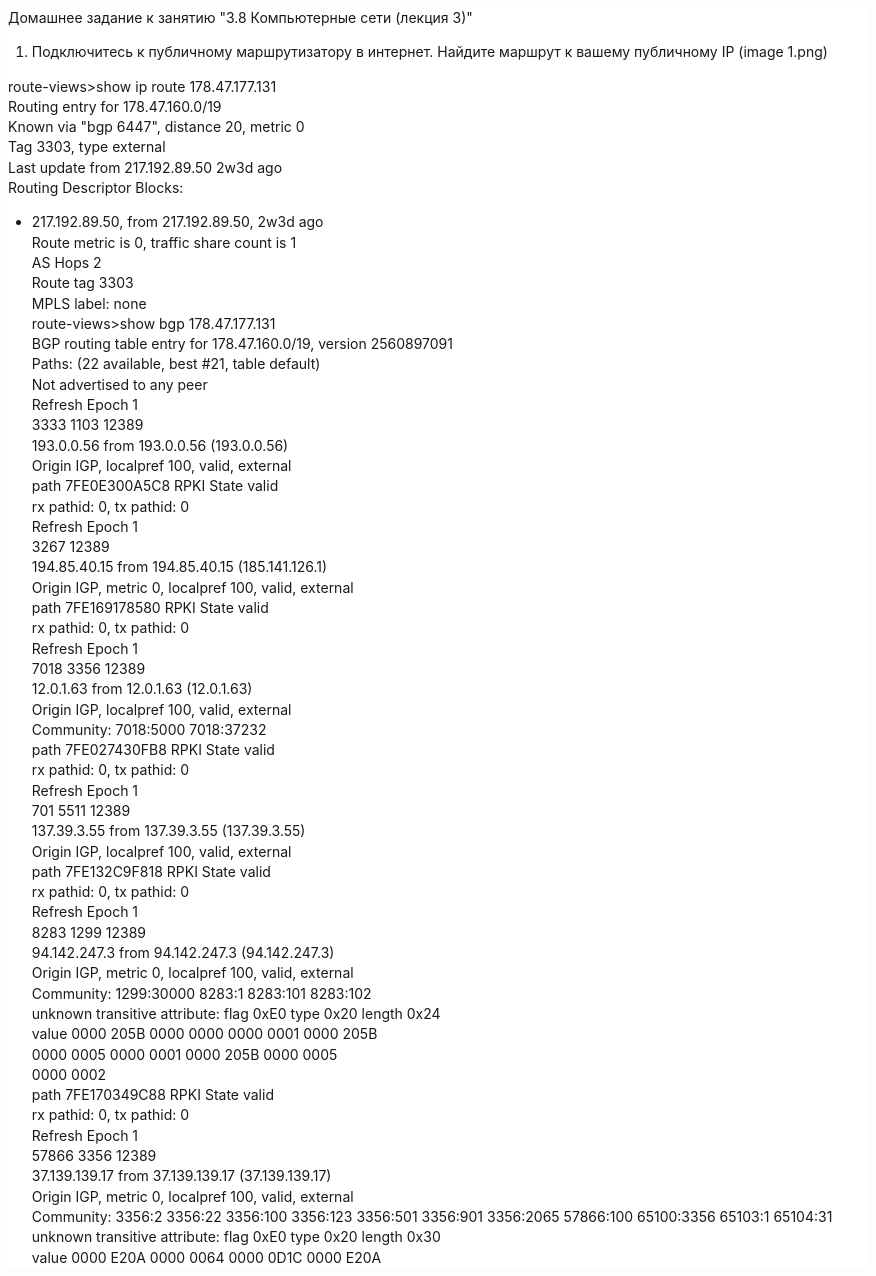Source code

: Домашнее задание к занятию "3.8 Компьютерные сети (лекция 3)"  

1. Подключитесь к публичному маршрутизатору в интернет. Найдите маршрут к вашему публичному IP  (image 1.png) 

route-views>show ip route 178.47.177.131  
Routing entry for 178.47.160.0/19  
  Known via "bgp 6447", distance 20, metric 0  
  Tag 3303, type external  
  Last update from 217.192.89.50 2w3d ago  
  Routing Descriptor Blocks:  
  * 217.192.89.50, from 217.192.89.50, 2w3d ago  
      Route metric is 0, traffic share count is 1  
      AS Hops 2  
      Route tag 3303  
      MPLS label: none  
route-views>show bgp 178.47.177.131  
BGP routing table entry for 178.47.160.0/19, version 2560897091  
Paths: (22 available, best #21, table default)  
  Not advertised to any peer  
  Refresh Epoch 1  
  3333 1103 12389  
    193.0.0.56 from 193.0.0.56 (193.0.0.56)  
      Origin IGP, localpref 100, valid, external  
      path 7FE0E300A5C8 RPKI State valid  
      rx pathid: 0, tx pathid: 0  
  Refresh Epoch 1  
  3267 12389  
    194.85.40.15 from 194.85.40.15 (185.141.126.1)  
      Origin IGP, metric 0, localpref 100, valid, external  
      path 7FE169178580 RPKI State valid  
      rx pathid: 0, tx pathid: 0  
  Refresh Epoch 1  
  7018 3356 12389  
    12.0.1.63 from 12.0.1.63 (12.0.1.63)  
      Origin IGP, localpref 100, valid, external  
      Community: 7018:5000 7018:37232  
      path 7FE027430FB8 RPKI State valid  
      rx pathid: 0, tx pathid: 0  
  Refresh Epoch 1  
  701 5511 12389  
    137.39.3.55 from 137.39.3.55 (137.39.3.55)  
      Origin IGP, localpref 100, valid, external  
      path 7FE132C9F818 RPKI State valid  
      rx pathid: 0, tx pathid: 0  
  Refresh Epoch 1  
  8283 1299 12389  
    94.142.247.3 from 94.142.247.3 (94.142.247.3)  
      Origin IGP, metric 0, localpref 100, valid, external  
      Community: 1299:30000 8283:1 8283:101 8283:102  
      unknown transitive attribute: flag 0xE0 type 0x20 length 0x24  
        value 0000 205B 0000 0000 0000 0001 0000 205B  
              0000 0005 0000 0001 0000 205B 0000 0005  
              0000 0002   
      path 7FE170349C88 RPKI State valid  
      rx pathid: 0, tx pathid: 0  
  Refresh Epoch 1  
  57866 3356 12389  
    37.139.139.17 from 37.139.139.17 (37.139.139.17)  
      Origin IGP, metric 0, localpref 100, valid, external  
      Community: 3356:2 3356:22 3356:100 3356:123 3356:501 3356:901 3356:2065 57866:100 65100:3356 65103:1 65104:31  
      unknown transitive attribute: flag 0xE0 type 0x20 length 0x30  
        value 0000 E20A 0000 0064 0000 0D1C 0000 E20A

- Try it:
Return the data exactly as it stands, minus the pictures.

- Output of the exercise:
Source code

: Домашнее задание к занятию "3.8 Компьютерные сети (лекция 3)"  

1. Подключитесь к публичному маршрутизатору в интернет. Найдите маршрут к вашему публичному IP  (image 1.png) 

route-views>show ip route 178.47.177.131  
Routing entry for 178.47.160.0/19  
  Known via "bgp 6447", distance 20, metric 0  
  Tag 3303, type external  
  Last update from 217.192.89.50 2w3d ago  
  Routing Descriptor Blocks:  
  * 217.192.89.50, from 217.192.89.50, 2w3d ago  
      Route metric is 0, traffic share count is 1  
      AS Hops 2  
      Route tag 3303  
      MPLS label: none  
route-views>show bgp 178.47.177.131  
BGP routing table entry for 178.47.160.0/19, version 2560897091  
Paths: (22 available, best #21, table default)  
  Not advertised to any peer  
  Refresh Epoch 1  
  3333 1103 12389  
    193.0.0.56 from 193.0.0.56 (193.0.0.56)  
      Origin IGP, localpref 100, valid, external  
      path 7FE0E300A5C8 RPKI State valid  
      rx pathid: 0, tx pathid: 0  
  Refresh Epoch 1  
  3267 12389  
    194.85.40.15 from 194.85.40.15 (185.141.126.1)  
      Origin IGP, metric 0, localpref 100, valid, external  
      path 7FE169178580 RPKI State valid  
      rx pathid: 0, tx pathid: 0  
  Refresh Epoch 1  
  7018 3356 12389  
    12.0.1.63 from 12.0.1.63 (12.0.1.63)  
      Origin IGP, localpref 100, valid, external  
      Community: 7018:5000 7018:37232  
      path 7FE027430FB8 RPKI State valid  
      rx pathid: 0, tx pathid: 0  
  Refresh Epoch 1  
  701 5511 12389  
    137.39.3.55 from 137.39.3.55 (137.39.3.55)  
      Origin IGP, localpref 100, valid, external  
      path 7FE132C9F818 RPKI State valid  
      rx pathid: 0, tx pathid: 0  
  Refresh Epoch 1  
  8283 1299 12389  
    94.142.247.3 from 94.142.247.3 (94.142.247.3)  
      Origin IGP, metric 0, localpref 100, valid, external  
      Community: 1299:30000 8283:1 8283:101 8283:102  
      unknown transitive attribute: flag 0xE0 type 0x20 length 0x24  
        value 0000 205B 0000 0000 0000 0001 0000 205B  
              0000 0005 0000 0001 0000 205B 0000 0005  
              0000 0002   
      path 7FE170349C88 RPKI State valid  
      rx pathid: 0, tx pathid: 0  
  Refresh Epoch 1  
  57866 3356 12389  
    37.139.139.17 from 37.139.139.17 (37.139.139.17)  
      Origin IGP, metric 0, localpref 100, valid, external  
      Community: 3356:2 3356:22 3356:100 3356:123 3356:501 3356:901 3356:2065 57866:100 65100:3356 65103:1 65104:31  
      unknown transitive attribute: flag 0xE0 type 0x20 length 0x30  
        value 0000 E20A 0000 0064 0000 0D1C 0000 E20A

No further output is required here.